Importing tabular data from a pdf - new

Overview

This article explains how to import tabular data from a PDF document into, using the newer Import from PDF data connection.

Steps

  • Import the single pdf into Power Query
  • Go through some cleansing and transformation steps, as you would do in Power Query

1. Worked Through Example

The following PDF contains a list of US States with their abbreviations

Example PDF file

The pdf should look like this (only the top half of the page is shown):

  • Save a copy PDF to a known location on your PC.

2. Import into Power Query

  • Create a new query that connects to the pdf

You will be prompted to provide the location of the PDF file you want to use. Once you provide the file location and the PDF file loads, a Navigator window appears and displays the list of tables and pages in the document that you can import the data from.
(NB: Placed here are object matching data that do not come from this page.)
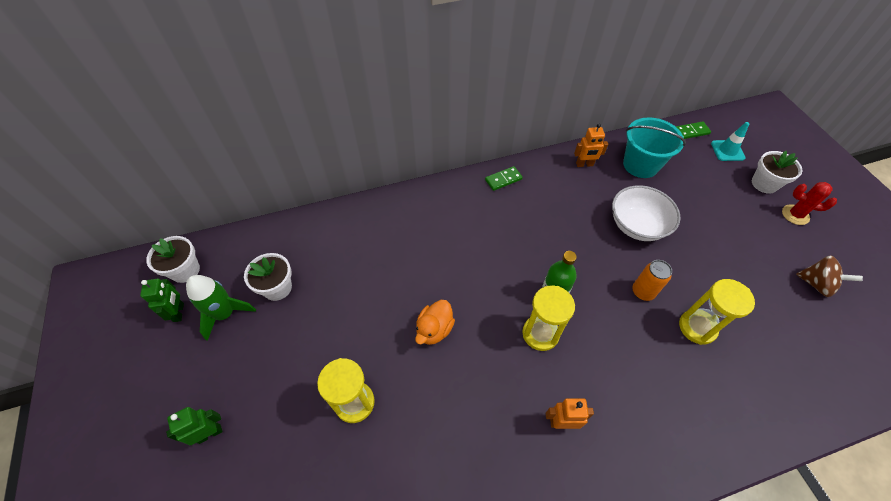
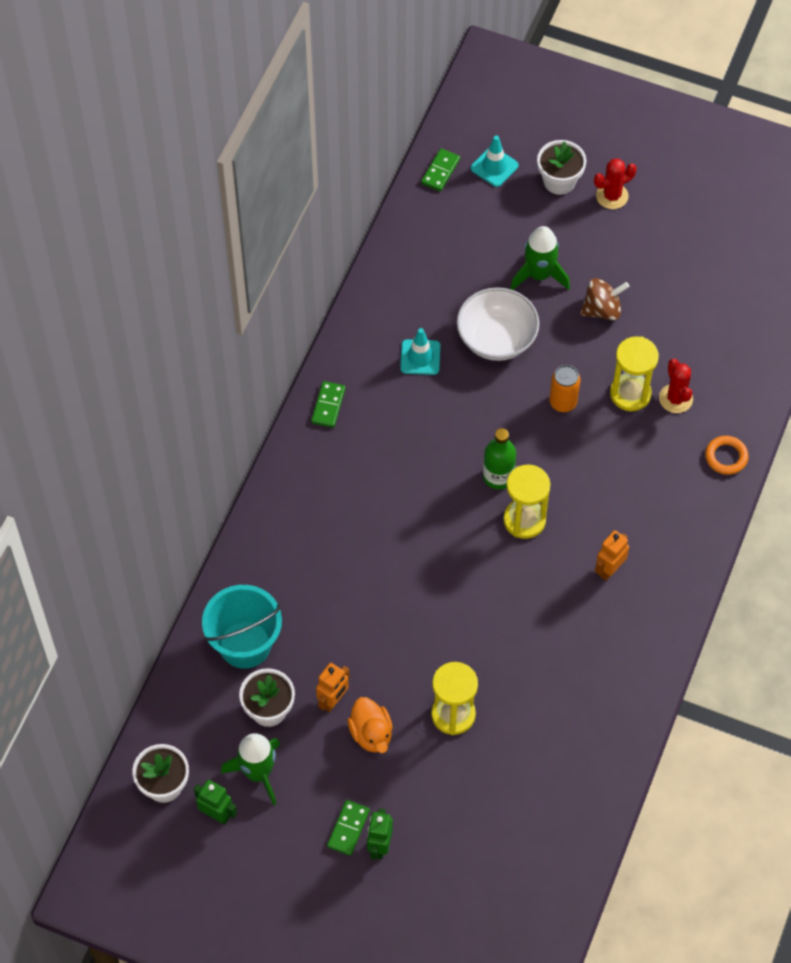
camera: 50 degrees left, 5 degrees up
(213, 400) = (348, 828): none -> green domino
(434, 329) = (442, 602): orange duck -> orange duck (371, 733)
(580, 198) = (420, 357): none -> turquoise traffic cone
(584, 164) = (383, 313): orange robot -> orange robot (333, 700)
(640, 165) = (434, 263): turquoise bucket -> turquoise bucket (245, 644)
(700, 216) = (539, 275): none -> green rocket
(730, 360) = (675, 398): none -> red cactus
(735, 435) = (726, 457): none -> orange ring
(816, 284) = (681, 261): brown spinning top -> brown spinning top (602, 310)

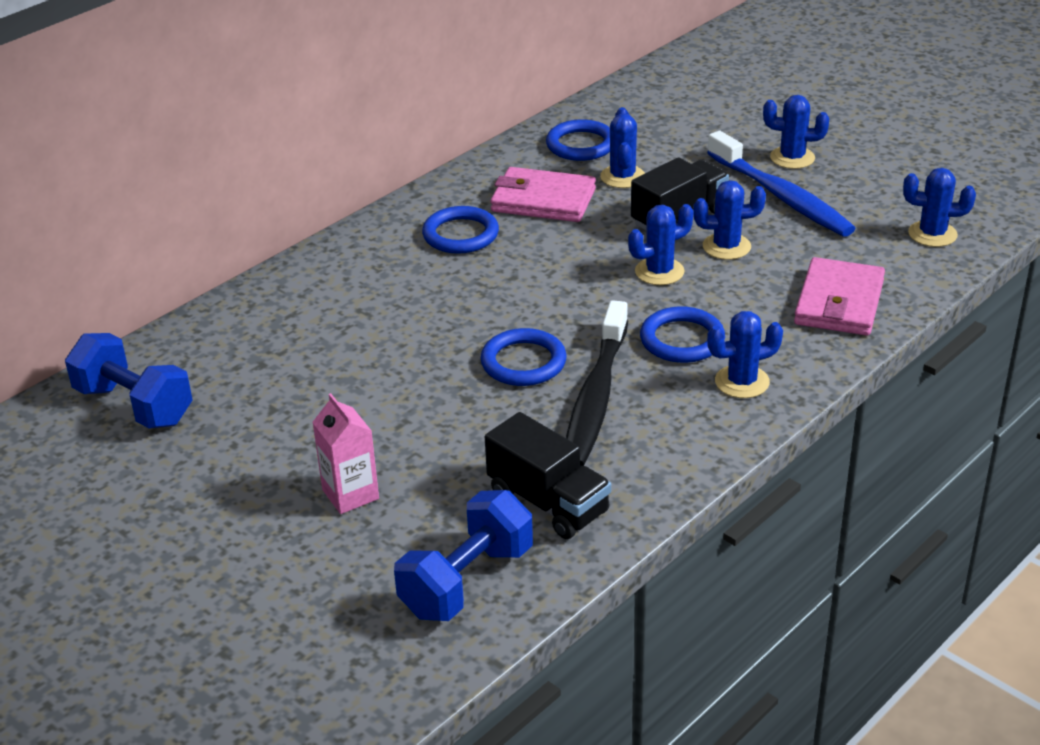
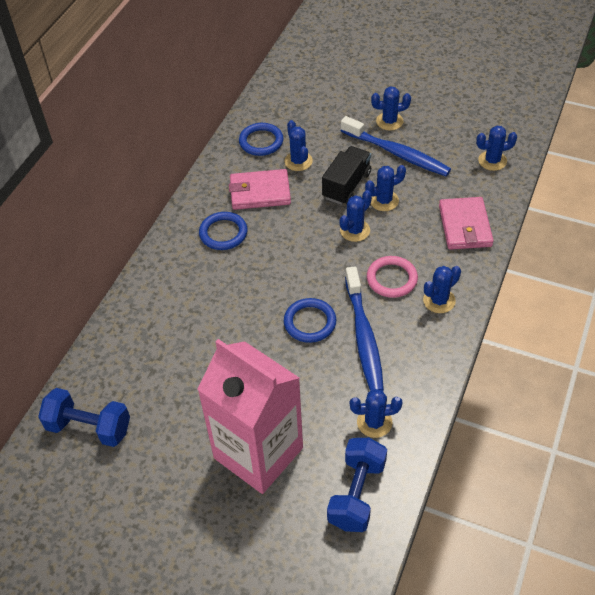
camera: 20 degrees left, 15 degrees up
(350, 494) = (258, 453): pink carton -> pink carton, size x2.42
(548, 503) = (374, 422): black truck -> blue cactus
(595, 397) = (363, 336): black toothbrush -> blue toothbrush
(682, 340) = (391, 279): blue ring -> pink ring

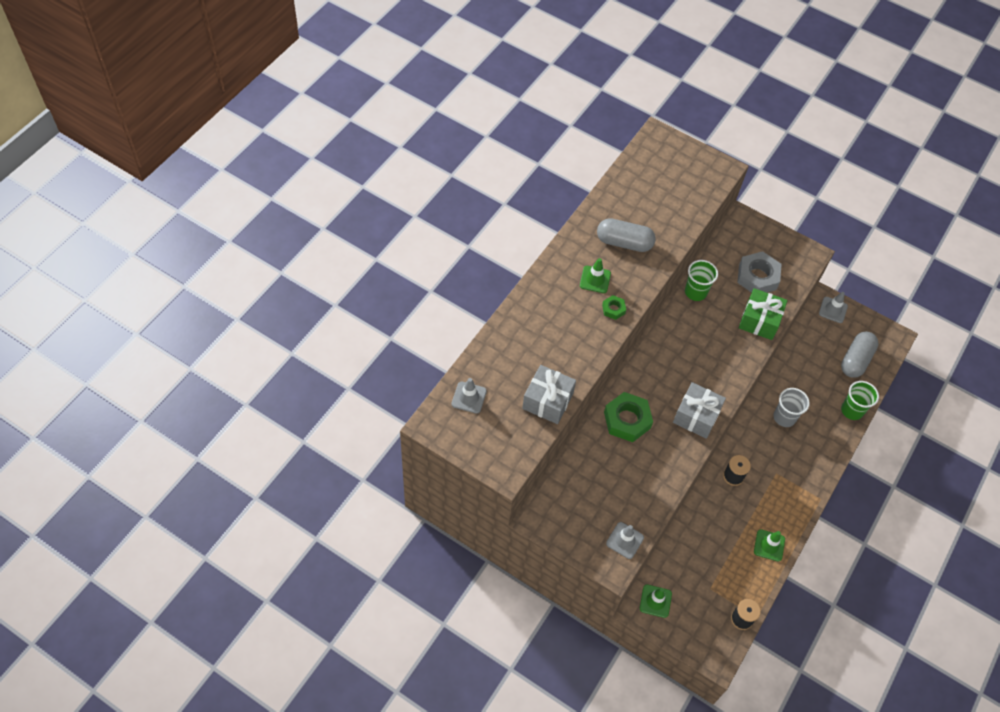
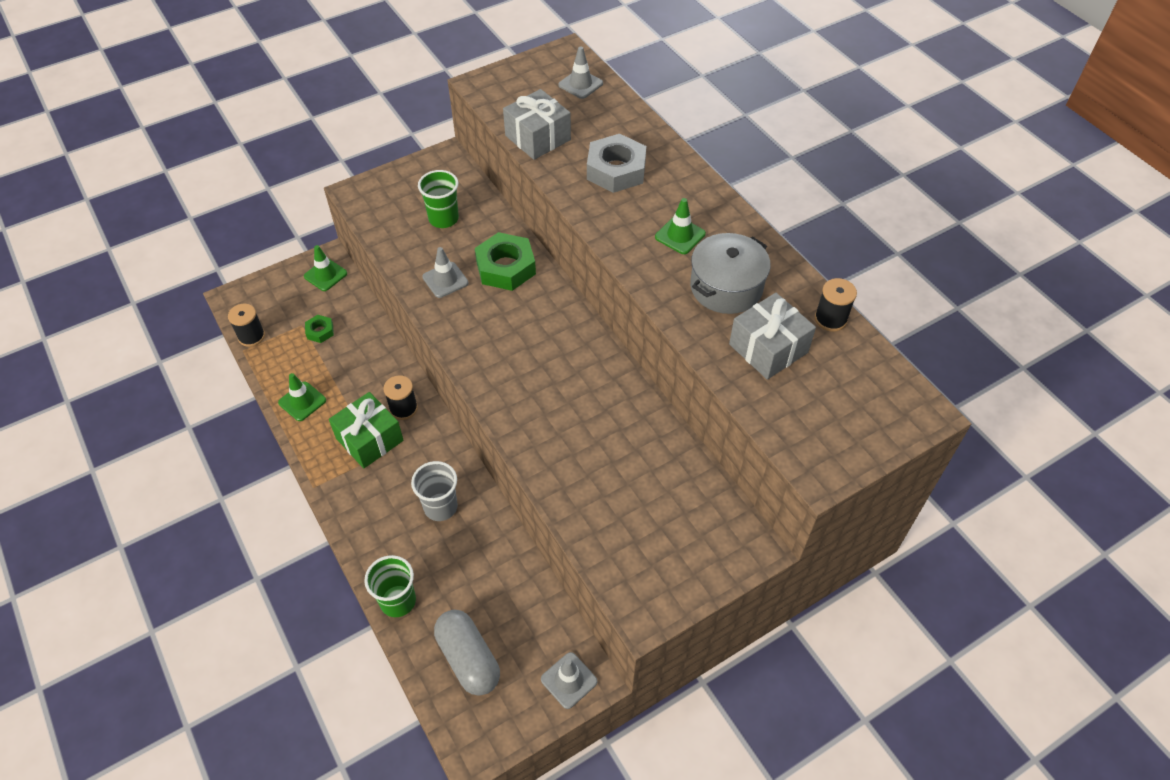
camera: 120 degrees right, 5 degrees down
(613, 309) = (625, 236): green nut -> green nut (320, 331)
(617, 187) = (830, 319): none -> black spool
(624, 242) = (726, 287): grey capsule -> grey pot
(625, 540) = (374, 211): grey traffic cone -> grey traffic cone (445, 280)
(695, 292) = (648, 418): green cup -> green cup (443, 219)
(696, 416) = (468, 333): grey gift -> grey gift (768, 348)
(757, 277) = (636, 511): grey nut -> grey nut (616, 170)
(759, 320) = (562, 473): green gift -> green gift (369, 439)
You can browse through the PDF document data and select one or multiple elements to import into Excel. When you are ready to import, select the Load button to bring the data into Excel, or Transform Data to clean your data and prepare it for analysis with Power Query Editor.

3. Clean the Data

If you click on Transform data, it should look something like this in Power Query.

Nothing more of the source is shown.